15. September 1935
Nürnberger Gesetze
Die Unterteilung in zwei Klassen
Auf dem Nürnberger Parteitag beschloss der dort einberufene Reichstag am 15. September 1935 das „Reichsbürgergesetz“ und das „Gesetz zum Schutze des deutschen Blutes und der deutschen Ehre“. Diese „Nürnberger Gesetze“ und die später folgenden Verordnungen unterteilten die Deutschen in zwei Klassen. Die vollen Rechte standen fortan lediglich den „Reichsbürgern“ zu, die „deutschen oder artverwandten Blutes“ sein mussten. Die jüdischen Mitbürgerinnen und Mitbürger konnten nur noch (einfache) Staatsangehörige sein, die zwar dem Schutzverband des Deutschen Reiches angehörten und diesem „besonders verpflichtet“ waren, aber keine politischen Rechte hatten.

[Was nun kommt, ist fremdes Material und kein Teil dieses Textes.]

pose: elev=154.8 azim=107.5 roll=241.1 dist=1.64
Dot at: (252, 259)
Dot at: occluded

Die „Volksgemeinschaft" und die „Rassegegner“
Diese Ausgrenzung und Entrechtung der Jüdinnen und Juden begünstigte die Integration der nicht-jüdischen Deutschen zur „Volksgemeinschaft“, da unterschiedliche psychologische und materielle Effekte zusammenkamen: Die Abwertung der einen lief gleichsam auf eine Aufwertung der anderen hinaus, und nicht wenige „Volksgenossen“ zogen aus der Diskriminierung der Jüdinnen und Juden auch persönliche Chancen, Vorteile oder Gewinne. Diese faktischen Wirkungen wurden andererseits von ideologischen Grundsätzen überwölbt. Zwar war das weltanschauliche Denken der NS-Führungsriege nicht völlig einheitlich. Doch bei den Grundüberzeugungen stimmten sie überein, trotz aller Differenzen im Einzelnen. Inwiefern die Ideologie auf die Praxis einwirkte, hing wesentlich von Hitler ab, der die grundsätzlichen Linien der nationalsozialistischen Politik bestimmte. In seinem Denken, das von Ideen des 19. Jahrhunderts beeinflusst war und diese radikal weiterentwickelte, waren Krieg und Rassismus eng miteinander verbunden. Für ihn existierten verschiedenwertige „Rassen“, unter denen „die Juden“ den „Feind der Menschheit“ repräsentierten. Bereits frühzeitig propagierte er deshalb einen Antisemitismus, dessen Ziel die „Entfernung der Juden“ sein müsse.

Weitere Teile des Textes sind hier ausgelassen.